Marie-Élise habló entonces con su voz aguda y cantarina:

—El edificio que encontraste no se parece demasiado a la Gran Baliza. Es muy pequeño en comparación, ¿no?

La Gran Baliza. La habían hallado en los límites del espacio explorado, a 36,6 años luz de Sol y a 43 de Weyland. No le hacía falta consultar su holofaz para saber la distancia; en su adolescencia, había pasado horas y horas leyendo sobre aquella expedición.

La Baliza en sí era un artefacto asombroso. Era, sencillamente, un agujero. Un agujero inmenso, de cincuenta kilómetros de diámetro y otros treinta de profundidad, rodeado por una red de galio líquido que actuaba como una antena gigante. Porque aquel agujero emitía una potente descarga electromagnética cada 5,2 segundos, acompañada por un estruendo de ruido estructurado que contenía iteraciones en constante cambio del conjunto de Mandelbrot en código ternario.
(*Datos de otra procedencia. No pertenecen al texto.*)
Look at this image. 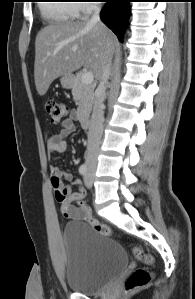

Los vigilantes de la Baliza eran unas criaturas apodadas «tortugas», pero que a Kira le parecían más bien pedruscos andantes. Después de veintitrés años de estudio, seguía sin estar claro si eran animales o máquinas (nadie había sido lo bastante imprudente como para intentar diseccionarlos). Los xenobiólogos y los ingenieros coincidían en que era poco probable que las tortugas fueran responsables de la construcción de la Baliza (a menos que hubieran perdido toda su tecnología desde entonces); la identidad de los creadores seguía siendo un misterio.

En cuanto a su función, nadie tenía ni la menor idea. Lo único que se sabía era que la Baliza tenía aproximadamente dieciséis mil años de antigüedad, e incluso ese dato se basaba en un cálculo aproximado mediante datación radiométrica.

Kira tenía la fastidiosa sospecha de que nunca, ni siquiera viviendo varios siglos, averiguaría si los creadores de la Baliza tenían algo que ver con la sala en la que había caído ella. Las pocas veces que el tiempo profundo se dignaba a desvelar sus secretos, lo hacía sumamente despacio.

Kira suspiró y se pasó los dientes del tenedor por el cuello, disfrutando de la sensación de las puntas metálicas sobre la piel reseca.

—¿Qué más da la Baliza? —dijo Seppo, bajando de la mesa de un brinco—. Lo que me fastidia es no poder sacar provecho de todo este embrollo. No podemos hablar de ello. No podemos publicarlo. No podemos ir a ningún programa…

—No podemos vender los derechos de distribución —dijo Ivanova en tono burlón.

Todos se echaron a reír.

—Lo dices como si alguien quisiera verte ese careto tan feo —contestó Jenan. Ivanova le lanzó sus guantes. Jenan se agachó y, entre risas, se los devolvió.

Kira encorvó los hombros, sintiéndose cada vez más culpable.

—Os pido disculpas a todos por este jaleo. Si pudiera solucionarlo, lo haría.

—Sí, esta vez la has jodido pero bien —dijo Ivanova.

—¿Quién te mandaba salir a pasear? —dijo Jenan, pero no parecía hablar en serio.

—No te preocupes —dijo Neghar—. Podría haberle pasado…

Un fuerte acceso de tos interrumpió sus palabras. Marie-Élise terminó la frase:

—Podría haberle pasado a cualquiera de nosotros.

Neghar asintió.

Desde su asiento junto a la pared, Mendoza dijo:

—Me alegro de que ni tú ni Neghar hayáis salido malparadas, Kira. Todos hemos tenido mucha suerte.

—Pero hemos perdido la colonia —protestó Kira—. Y la bonificación.

Los ojos oscuros de Mendoza centellearon.

—No sé por qué, pero sospecho que tu descubrimiento compensará de sobra la pérdida de nuestras bonificaciones. Tal vez tardemos años. O décadas. Pero si somos listos, creo que será tan inevitable como la muerte y los impuestos.